Introduced December 17, 2025 by Janice D. Schakowsky · Last progress December 17, 2025
The bill expands worker protections—shortening FMLA eligibility and strengthening scheduling, recordkeeping, and enforcement for part-time and temporary workers—while increasing compliance costs and operational constraints for employers, especially small businesses.
Workers (including parents, newly hired employees, and federal workers) become eligible for FMLA leave after 90 days instead of 12 months, giving earlier access to paid/unpaid family and medical leave.
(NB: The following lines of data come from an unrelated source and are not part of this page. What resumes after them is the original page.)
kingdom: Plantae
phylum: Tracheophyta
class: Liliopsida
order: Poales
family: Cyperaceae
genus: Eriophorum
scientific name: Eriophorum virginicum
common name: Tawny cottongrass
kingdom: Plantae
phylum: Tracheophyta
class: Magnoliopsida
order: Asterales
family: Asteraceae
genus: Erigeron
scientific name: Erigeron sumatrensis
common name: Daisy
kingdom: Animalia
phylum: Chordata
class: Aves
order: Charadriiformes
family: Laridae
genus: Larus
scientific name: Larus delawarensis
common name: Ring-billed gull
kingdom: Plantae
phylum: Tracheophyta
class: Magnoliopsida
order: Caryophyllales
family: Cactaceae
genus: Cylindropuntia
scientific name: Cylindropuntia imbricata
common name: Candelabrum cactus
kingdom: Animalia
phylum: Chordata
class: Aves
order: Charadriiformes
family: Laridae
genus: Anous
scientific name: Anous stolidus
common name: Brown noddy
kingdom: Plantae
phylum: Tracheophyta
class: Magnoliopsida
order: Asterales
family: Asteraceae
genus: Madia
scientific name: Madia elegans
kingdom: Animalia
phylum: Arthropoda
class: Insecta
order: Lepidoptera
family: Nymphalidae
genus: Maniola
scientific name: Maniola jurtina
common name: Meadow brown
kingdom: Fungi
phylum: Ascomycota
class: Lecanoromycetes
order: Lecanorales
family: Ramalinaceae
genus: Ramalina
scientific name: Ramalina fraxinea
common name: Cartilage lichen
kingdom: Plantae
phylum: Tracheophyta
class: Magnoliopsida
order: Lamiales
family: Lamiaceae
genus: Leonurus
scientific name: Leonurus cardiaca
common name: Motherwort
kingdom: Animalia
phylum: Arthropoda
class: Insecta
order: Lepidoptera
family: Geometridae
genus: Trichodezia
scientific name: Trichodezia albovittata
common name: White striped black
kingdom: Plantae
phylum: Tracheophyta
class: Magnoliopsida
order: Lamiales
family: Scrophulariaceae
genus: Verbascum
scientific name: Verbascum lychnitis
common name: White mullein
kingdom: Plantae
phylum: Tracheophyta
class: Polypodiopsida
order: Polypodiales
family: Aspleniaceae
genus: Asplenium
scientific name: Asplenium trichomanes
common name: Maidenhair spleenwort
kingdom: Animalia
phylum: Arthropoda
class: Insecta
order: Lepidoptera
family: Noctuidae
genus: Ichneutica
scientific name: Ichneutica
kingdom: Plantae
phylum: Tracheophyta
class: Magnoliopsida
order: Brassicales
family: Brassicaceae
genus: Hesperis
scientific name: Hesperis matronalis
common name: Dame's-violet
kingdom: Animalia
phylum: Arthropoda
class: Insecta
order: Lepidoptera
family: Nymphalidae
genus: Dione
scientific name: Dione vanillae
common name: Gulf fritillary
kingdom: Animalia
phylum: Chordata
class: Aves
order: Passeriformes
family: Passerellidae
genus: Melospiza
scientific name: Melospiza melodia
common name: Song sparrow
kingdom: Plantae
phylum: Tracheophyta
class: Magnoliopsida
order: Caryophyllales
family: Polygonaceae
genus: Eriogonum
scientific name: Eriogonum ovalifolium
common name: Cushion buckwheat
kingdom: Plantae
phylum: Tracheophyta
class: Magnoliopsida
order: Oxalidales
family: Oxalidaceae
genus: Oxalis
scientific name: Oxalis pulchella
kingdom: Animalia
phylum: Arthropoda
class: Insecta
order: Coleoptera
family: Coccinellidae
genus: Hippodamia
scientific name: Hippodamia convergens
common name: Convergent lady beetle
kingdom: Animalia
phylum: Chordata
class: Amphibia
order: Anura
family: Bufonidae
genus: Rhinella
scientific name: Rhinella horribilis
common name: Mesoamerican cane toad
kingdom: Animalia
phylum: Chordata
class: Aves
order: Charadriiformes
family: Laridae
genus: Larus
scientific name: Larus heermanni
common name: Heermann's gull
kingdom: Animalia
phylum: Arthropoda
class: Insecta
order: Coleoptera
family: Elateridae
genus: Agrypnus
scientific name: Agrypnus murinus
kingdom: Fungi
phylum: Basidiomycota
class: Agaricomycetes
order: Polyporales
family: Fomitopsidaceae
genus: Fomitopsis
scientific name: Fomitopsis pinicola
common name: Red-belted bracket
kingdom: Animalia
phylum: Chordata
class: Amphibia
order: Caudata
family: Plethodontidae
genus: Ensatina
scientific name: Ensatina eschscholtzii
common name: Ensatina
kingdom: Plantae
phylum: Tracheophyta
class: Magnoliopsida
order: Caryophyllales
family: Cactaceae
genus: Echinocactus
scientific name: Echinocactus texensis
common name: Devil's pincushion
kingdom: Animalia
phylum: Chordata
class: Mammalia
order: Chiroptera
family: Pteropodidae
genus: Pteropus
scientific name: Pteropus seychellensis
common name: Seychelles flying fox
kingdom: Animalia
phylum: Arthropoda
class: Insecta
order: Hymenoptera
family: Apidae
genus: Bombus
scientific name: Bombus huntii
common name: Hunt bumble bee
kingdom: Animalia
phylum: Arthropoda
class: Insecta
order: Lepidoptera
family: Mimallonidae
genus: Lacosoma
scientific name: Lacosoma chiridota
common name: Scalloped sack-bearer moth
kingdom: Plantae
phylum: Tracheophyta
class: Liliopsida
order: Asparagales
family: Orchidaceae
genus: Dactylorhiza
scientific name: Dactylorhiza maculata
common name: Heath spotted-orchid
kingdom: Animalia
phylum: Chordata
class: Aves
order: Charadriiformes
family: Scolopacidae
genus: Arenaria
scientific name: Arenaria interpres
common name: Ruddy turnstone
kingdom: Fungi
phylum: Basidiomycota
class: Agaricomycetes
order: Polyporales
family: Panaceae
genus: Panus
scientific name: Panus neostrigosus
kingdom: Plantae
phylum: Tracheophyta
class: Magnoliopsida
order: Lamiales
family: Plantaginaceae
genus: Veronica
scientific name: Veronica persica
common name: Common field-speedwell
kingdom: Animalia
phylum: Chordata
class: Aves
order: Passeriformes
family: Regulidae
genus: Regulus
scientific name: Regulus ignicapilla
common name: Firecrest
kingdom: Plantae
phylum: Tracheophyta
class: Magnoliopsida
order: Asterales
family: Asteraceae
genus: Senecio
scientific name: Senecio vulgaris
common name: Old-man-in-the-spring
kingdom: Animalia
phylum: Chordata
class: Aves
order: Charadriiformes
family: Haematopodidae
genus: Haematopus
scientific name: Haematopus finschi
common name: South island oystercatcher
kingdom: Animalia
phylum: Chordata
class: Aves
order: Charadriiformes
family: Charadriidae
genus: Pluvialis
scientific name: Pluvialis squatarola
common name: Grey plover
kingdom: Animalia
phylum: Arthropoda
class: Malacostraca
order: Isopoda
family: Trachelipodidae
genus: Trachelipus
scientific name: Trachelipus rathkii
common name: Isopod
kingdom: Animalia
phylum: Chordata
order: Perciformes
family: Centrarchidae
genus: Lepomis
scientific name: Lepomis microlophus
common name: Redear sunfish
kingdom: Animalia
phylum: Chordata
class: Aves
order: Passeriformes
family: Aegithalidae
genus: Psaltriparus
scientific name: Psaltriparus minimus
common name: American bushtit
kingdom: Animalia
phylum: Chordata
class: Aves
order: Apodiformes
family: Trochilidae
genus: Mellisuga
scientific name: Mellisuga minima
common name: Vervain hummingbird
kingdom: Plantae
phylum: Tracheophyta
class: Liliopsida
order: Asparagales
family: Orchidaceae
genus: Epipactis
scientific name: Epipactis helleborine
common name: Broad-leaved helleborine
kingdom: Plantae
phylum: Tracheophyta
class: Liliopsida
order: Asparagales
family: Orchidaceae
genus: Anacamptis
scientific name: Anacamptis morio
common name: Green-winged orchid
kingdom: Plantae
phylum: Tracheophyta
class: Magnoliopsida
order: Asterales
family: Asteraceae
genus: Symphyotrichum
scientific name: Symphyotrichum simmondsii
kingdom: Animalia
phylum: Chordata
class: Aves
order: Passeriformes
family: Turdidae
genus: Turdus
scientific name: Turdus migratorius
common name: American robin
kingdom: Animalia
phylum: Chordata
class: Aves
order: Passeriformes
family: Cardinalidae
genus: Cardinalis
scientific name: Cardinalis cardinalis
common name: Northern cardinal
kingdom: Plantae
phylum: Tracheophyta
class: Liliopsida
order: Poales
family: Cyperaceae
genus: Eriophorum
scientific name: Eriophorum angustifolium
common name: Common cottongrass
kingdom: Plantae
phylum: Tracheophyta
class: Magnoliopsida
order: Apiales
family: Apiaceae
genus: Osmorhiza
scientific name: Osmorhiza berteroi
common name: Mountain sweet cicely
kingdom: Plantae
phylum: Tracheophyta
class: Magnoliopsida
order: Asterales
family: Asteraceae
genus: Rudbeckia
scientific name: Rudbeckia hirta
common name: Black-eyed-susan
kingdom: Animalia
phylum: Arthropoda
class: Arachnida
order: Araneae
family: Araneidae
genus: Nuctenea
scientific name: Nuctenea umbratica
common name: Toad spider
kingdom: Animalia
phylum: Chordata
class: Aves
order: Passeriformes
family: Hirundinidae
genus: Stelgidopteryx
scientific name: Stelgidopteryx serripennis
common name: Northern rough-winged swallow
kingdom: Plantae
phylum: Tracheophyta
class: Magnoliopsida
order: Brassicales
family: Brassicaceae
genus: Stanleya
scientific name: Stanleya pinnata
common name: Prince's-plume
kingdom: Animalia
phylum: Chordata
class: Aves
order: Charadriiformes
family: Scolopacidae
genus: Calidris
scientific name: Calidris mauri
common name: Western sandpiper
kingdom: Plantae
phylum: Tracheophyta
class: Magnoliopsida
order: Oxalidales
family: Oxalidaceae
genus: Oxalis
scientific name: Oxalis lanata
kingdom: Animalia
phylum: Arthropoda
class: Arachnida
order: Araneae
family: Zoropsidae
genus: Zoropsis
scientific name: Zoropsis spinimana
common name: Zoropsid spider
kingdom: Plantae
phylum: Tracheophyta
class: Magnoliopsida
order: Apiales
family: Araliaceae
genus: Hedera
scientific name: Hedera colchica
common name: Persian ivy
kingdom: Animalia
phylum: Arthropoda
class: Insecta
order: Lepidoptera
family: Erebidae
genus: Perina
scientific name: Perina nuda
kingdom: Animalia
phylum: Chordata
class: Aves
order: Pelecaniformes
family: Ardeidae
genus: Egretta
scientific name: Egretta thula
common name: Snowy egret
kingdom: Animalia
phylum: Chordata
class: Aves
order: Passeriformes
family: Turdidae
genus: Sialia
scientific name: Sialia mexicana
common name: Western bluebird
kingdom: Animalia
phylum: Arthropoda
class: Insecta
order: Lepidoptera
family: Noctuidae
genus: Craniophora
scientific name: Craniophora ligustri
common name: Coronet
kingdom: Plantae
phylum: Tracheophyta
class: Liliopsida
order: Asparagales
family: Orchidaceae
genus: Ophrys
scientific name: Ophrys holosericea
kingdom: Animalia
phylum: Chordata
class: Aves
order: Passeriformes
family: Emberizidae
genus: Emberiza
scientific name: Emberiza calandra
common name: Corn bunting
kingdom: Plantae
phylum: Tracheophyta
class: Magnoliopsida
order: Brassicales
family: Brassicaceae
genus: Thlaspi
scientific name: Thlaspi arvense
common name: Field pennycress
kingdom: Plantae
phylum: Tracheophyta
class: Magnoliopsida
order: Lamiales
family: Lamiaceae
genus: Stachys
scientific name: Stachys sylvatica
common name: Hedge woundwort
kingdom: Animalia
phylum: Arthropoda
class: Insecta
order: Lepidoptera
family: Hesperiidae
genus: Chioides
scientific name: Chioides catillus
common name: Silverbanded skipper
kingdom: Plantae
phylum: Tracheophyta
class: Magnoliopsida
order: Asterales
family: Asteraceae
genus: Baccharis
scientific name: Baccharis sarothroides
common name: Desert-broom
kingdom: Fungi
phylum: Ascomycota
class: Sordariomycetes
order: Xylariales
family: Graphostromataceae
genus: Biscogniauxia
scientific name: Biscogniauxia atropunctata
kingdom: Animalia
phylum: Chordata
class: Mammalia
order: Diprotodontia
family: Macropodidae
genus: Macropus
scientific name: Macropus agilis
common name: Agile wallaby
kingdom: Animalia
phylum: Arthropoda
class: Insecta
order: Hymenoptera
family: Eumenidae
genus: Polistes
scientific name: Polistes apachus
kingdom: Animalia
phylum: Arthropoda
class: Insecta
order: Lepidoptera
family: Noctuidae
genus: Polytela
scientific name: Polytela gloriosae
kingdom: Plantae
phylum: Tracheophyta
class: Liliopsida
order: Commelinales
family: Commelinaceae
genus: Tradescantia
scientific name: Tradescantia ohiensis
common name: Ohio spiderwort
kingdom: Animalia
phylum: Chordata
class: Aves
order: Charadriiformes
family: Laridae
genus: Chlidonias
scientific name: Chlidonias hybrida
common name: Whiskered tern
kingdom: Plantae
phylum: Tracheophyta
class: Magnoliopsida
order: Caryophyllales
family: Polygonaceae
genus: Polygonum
Part-time, temporary, and other hourly workers gain stronger scheduling protections: they cannot be paid or treated worse solely because they are scheduled for fewer hours, can claim hours they put in writing and receive compensation if those hours are given to others, and employers must keep and provide records—improving income stability and scheduling transparency.
Workers gain stronger enforcement and remedy pathways (Department of Labor investigations, civil actions, representative suits, damages, liquidated damages, and penalties), making it more feasible for affected employees to obtain compensation and for violations to be deterred.
Small businesses and other employers face higher administrative, staffing, recordkeeping, and legal-compliance costs (including potential damages and penalties) as more employees qualify for leave and scheduling rules become enforceable.
Employers’ operational flexibility may be constrained—requiring offers of hours to existing staff before hiring contractors or new hires and changing scheduling practices—potentially complicating staffing during variable demand, peak periods, or emergencies.
Some employers may respond by hiring fewer part-time or temporary workers or by restructuring schedules to avoid obligations, which could reduce job opportunities and flexible-hours options for workers (including young adults and those seeking supplemental income).
Based on analysis of 3 sections of legislative text.
Replaces the FMLA 12‑month/1,250‑hour test with a 90‑day employment requirement and bars employers from discriminating based on being scheduled for fewer hours or a shorter expected term when jobs are substantially equal.
Removes the FMLA’s 12‑month/1,250‑hour eligibility test and instead lets employees become eligible after 90 days of employment, and creates a new federal prohibition on employers discriminating against workers because they are scheduled for fewer weekly hours or a shorter expected term when jobs are substantially equal. The bill also imports and harmonizes existing FLSA/FMLA-style definitions (for employee, employer, person in commerce, Secretary) across related statutes and extends parallel changes to statutes covering Congressional, Presidential office, and certain federal employees.